While the author's history as an audience member at Stratford predates the Phillips era, her life with Shakespeare goes back even further – to a trip to see Laurence Olivier's 1944 film of Henry V in theatre when she was just, well, V years old. "My parents couldn't get a babysitter, so they took the kids," she recalls. "We were told to sit there and not make a noise."

Olivier's film – especially the whizzing arrows – left a strong impression on Atwood. But so did the performances of Shakespeare she later saw in high school, when the Earle Grey Players came to perform whatever play happened to be on the Grade 13 exam.

That semi-professional troupe of actors inspired part of Atwood's very first commission as a young writer – The Trumpets of Summer, a 1964 collaboration with composer John Beckwith about Shakespeare and Canada created for the playwright's quatercentennial – and also makes an appearance as themselves in her 1988 novel Cat's Eye. The Earle Grey Players are part of the nearly forgotten pre-Stratford tradition of theatre in English Canada – amateur and semi-professional companies, part of the Little Theatre movement, many of which would gather every year to compete at the Dominion Drama Festival.

At college, Atwood saw much of that kind of theatre – Donald Sutherland was a contemporary at Victoria College – and even had a role in Ben Jonson's Epicœne. "That's why I know how to do a full curtsey," she says.

That pre-Stratford spirit of stage performance where the line between amateur and professional blurs is certainly alive in Hag-seed and its prison performance.

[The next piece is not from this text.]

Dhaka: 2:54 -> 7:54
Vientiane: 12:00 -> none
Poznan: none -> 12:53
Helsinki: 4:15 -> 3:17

Indeed, the novel falls into a perhaps unappreciated subgenre of Canadian literature – fiction about amateur, semi-pro or underfunded productions of Shakespeare.

Notable works in that vein stretch from Robertson Davies's Tempest-Tost (1951), about a small-town troupe putting on The Tempest, to Carole Corbeil's In The Wings (1998), about a Toronto alternative theatre's production of Hamlet, to Aaron Bushkowsky's Leacock-nominated Curtains for Roy (2014), in which A Midsummer Night's Dream is staged at a winery in the Okanagan Valley.

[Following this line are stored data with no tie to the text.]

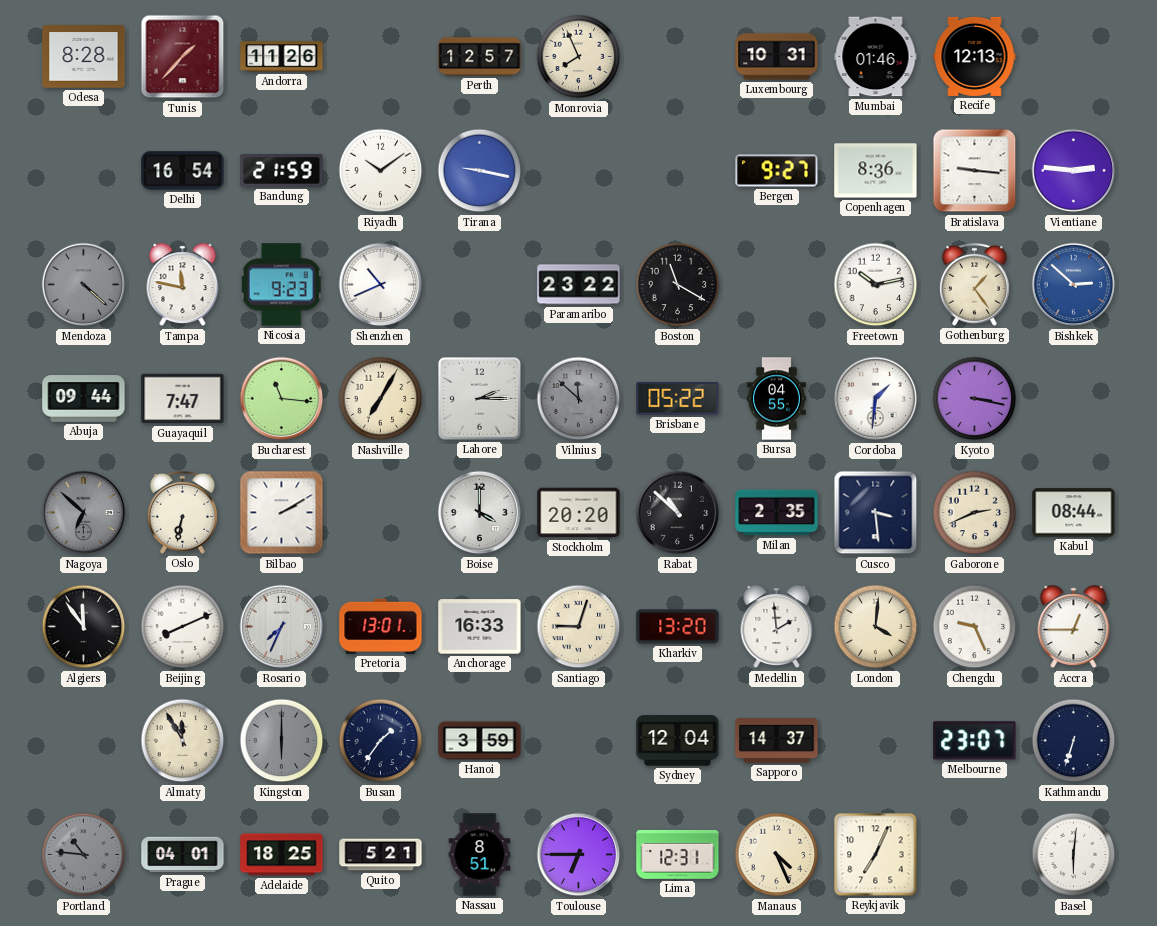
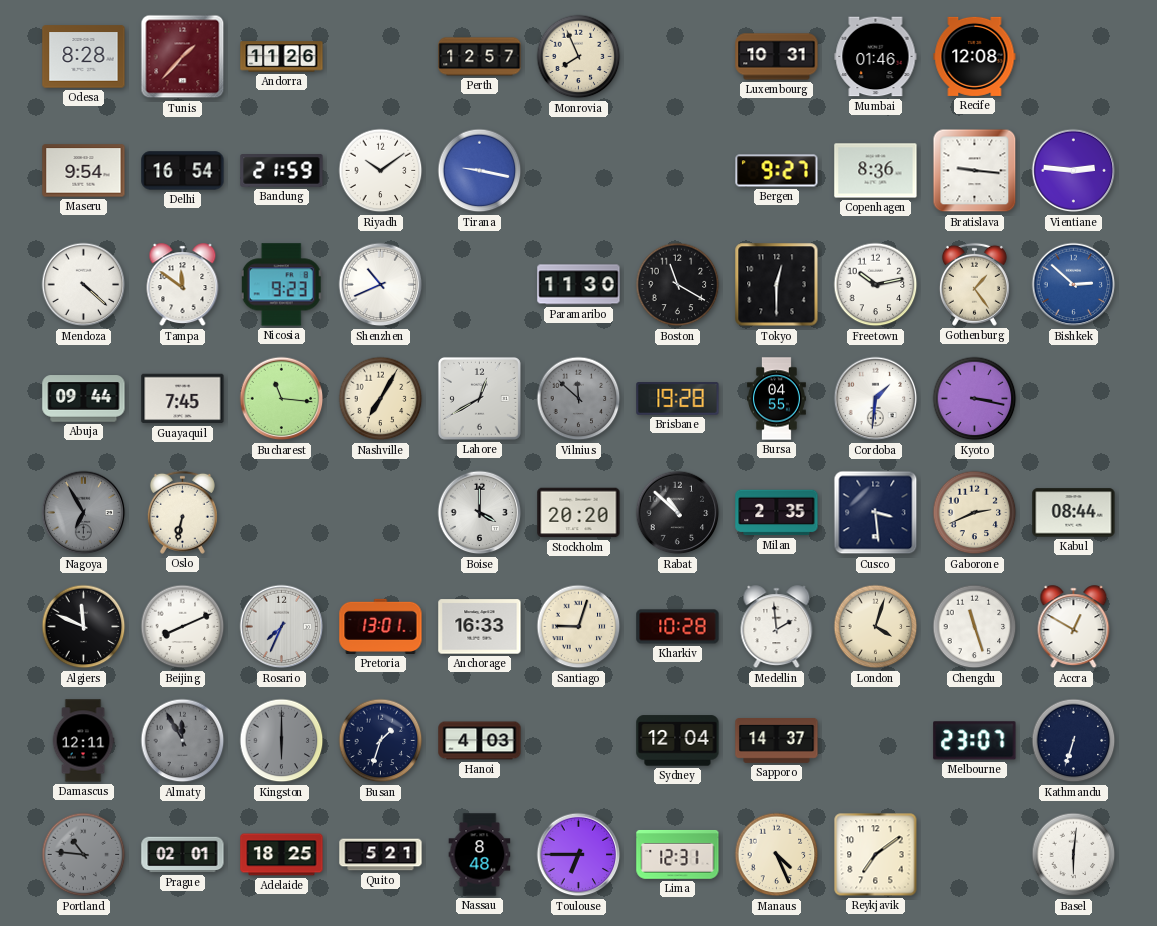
Recife: 12:13 -> 12:08
Maseru: none -> 9:54
Mendoza dial: grey -> white
Tampa: 11:47 -> 11:51
Paramaribo: 23:22 -> 11:30
Tokyo: none -> 12:30
Guayaquil: 7:47 -> 7:45
Lahore: 2:15 -> 12:40
Brisbane: 05:22 -> 19:28
Nagoya: 6:52 -> 6:55
Bilbao: 2:10 -> none
Algiers: 11:54 -> 11:49
Kharkiv: 13:20 -> 10:28
London: 4:01 -> 4:03
Chengdu: 9:26 -> 11:27
Accra: 12:45 -> 12:50
Damascus: none -> 12:11
Almaty dial: cream -> grey
Busan: 1:36 -> 1:33
Hanoi: 3:59 -> 4:03
Prague: 04:01 -> 02:01
Nassau: 8:51 -> 8:48
Reykjavik: 7:04 -> 7:09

If theatre has often inspired novelists, though, the reverse is equally true. As if Hag-seed isn't a hall of mirrors enough in itself, consider that it's currently making an appearance as a prop on London's West End, too.

There, director Phyllida Lloyd – who knows Atwood since she directed The Handmaid's Tale opera at the Canadian Opera Company – is directing an all-female production of The Tempest at the moment. It's set in a prison and, at one point, the character of Prospero is handed a copy of Atwood's new book. "It gets more and more meta-theatrical," says she, The One Who Knows.